ESG - From theme complexity to simplicity and errors
The ESG – acronym for “environmental, social and governance”- encompasses business models and practices that define sustainable management investments. The corporate world's response to the UN's Sustainable Development Goals (SDGs) must go beyond speech and promote effective actions.
The scope of the acronym is as vast as it is complex, which has led to some mistakes, as if raising awareness of sustainability was something new and maintaining corporate compliance programs was a simple task. ESG cannot be reduced to a mere ideology in order to gain supporters. The criteria of its three pillars aim to analyze factors that are, directly or indirectly, related to the business and require the conscious engagement of socially responsible companies and investors. The proposition of numerous movements disclosed in a continuous and, sometimes, repetitive way, ends up emptying the real meaning of ESG investment. In other words, it is not enough to declare oneself adept at an ESG agenda, there must be an integration between policies, practices and data in an organized way, as well as the adoption of clear and systematic methodologies.
In addition to demanding responsible social practices, investors realized that companies with ESG agendas add economic value and have their images better evaluated, leading managers to rethink their routines and develop sustainable practices supported by technological developments. The ESG is part of an evolution that cannot be contained and points to needs to be overcome, but its discourse must reach an effective practice.

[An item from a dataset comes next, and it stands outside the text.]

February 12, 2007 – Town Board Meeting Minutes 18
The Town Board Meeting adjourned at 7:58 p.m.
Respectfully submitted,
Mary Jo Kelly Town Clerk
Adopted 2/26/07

It is a process that takes time. There is no sector that, due to technological evolution, the pandemic or another set of factors, is not undergoing changes. And where there is change, it is impossible not to talk about the acquisition of knowledge, the construction of new cultures and new ways of relating within and outside the economic sphere. If ESG involves behavior change, nothing fairer than placing it within the scope of education, the main vector of social mobility and adaptation to new circumstances. Governance, sustainability and social responsibility are essential for a more responsible action and society is making its choices by studying, working and investing in organizations that are attentive to these causes. It is necessary that each one participates actively and that it also provides a return to society. But, instead of fuss, inconsistent actions and their derivative risks, it is necessary to ask where to start this change, how to break these barriers?
Not disregarding actions in socio-environmental projects, nor quota policies widely implemented by companies, if there is no basic training, we will go around in circles. It is not enough to speak, just as appearances are not enough, to show oneself attuned to reality. Immediate actions that place companies in an apparently prominent position are not enough, but in the medium and long term, they will prove to be innocuous due to the complexity and planning that the theme requires to become perennial. Companies need to redefine and formalize methodologies for ESG to be consolidated and, at the same time, create a new culture among their peers based on promising projects. Understanding the environment, social development and governance as paths – not simple or short – but absolutely necessary for a lasting and beneficial transformation. Defend the ESG criteria with actions that, in fact, minimize errors and produce positive results.
Our focus remains on education, which is and has always been indispensable for any kind of transformation. Once again, we understand that our role is to collaborate with this change based on what we believe in: educating for today's world, using the technological resources we already have and anticipating the impacts we will suffer in the future. Our IESKO institute is the materialization of our understanding. Not mere ideology, but effective and transforming action.
SOME OF THE ESG CRITERIA FOR COMPANIES
– ENVIRONMENTAL – use of renewable energy sources; waste management programs; attention to issues of climate change, deforestation and air and water pollution; biodiversity practices; adequacy of raw material supply.
– SOCIAL – positioning in relation to human rights; relationship with employees; training and continuing education programs; involvement with social and philanthropic causes.
– GOVERNANCE – management focused on the interests of employees, shareholders and customers; financial transparency; absence of conflicts of interest; diversification and inclusion of managers; balance between remuneration and profitability; retribution to the community.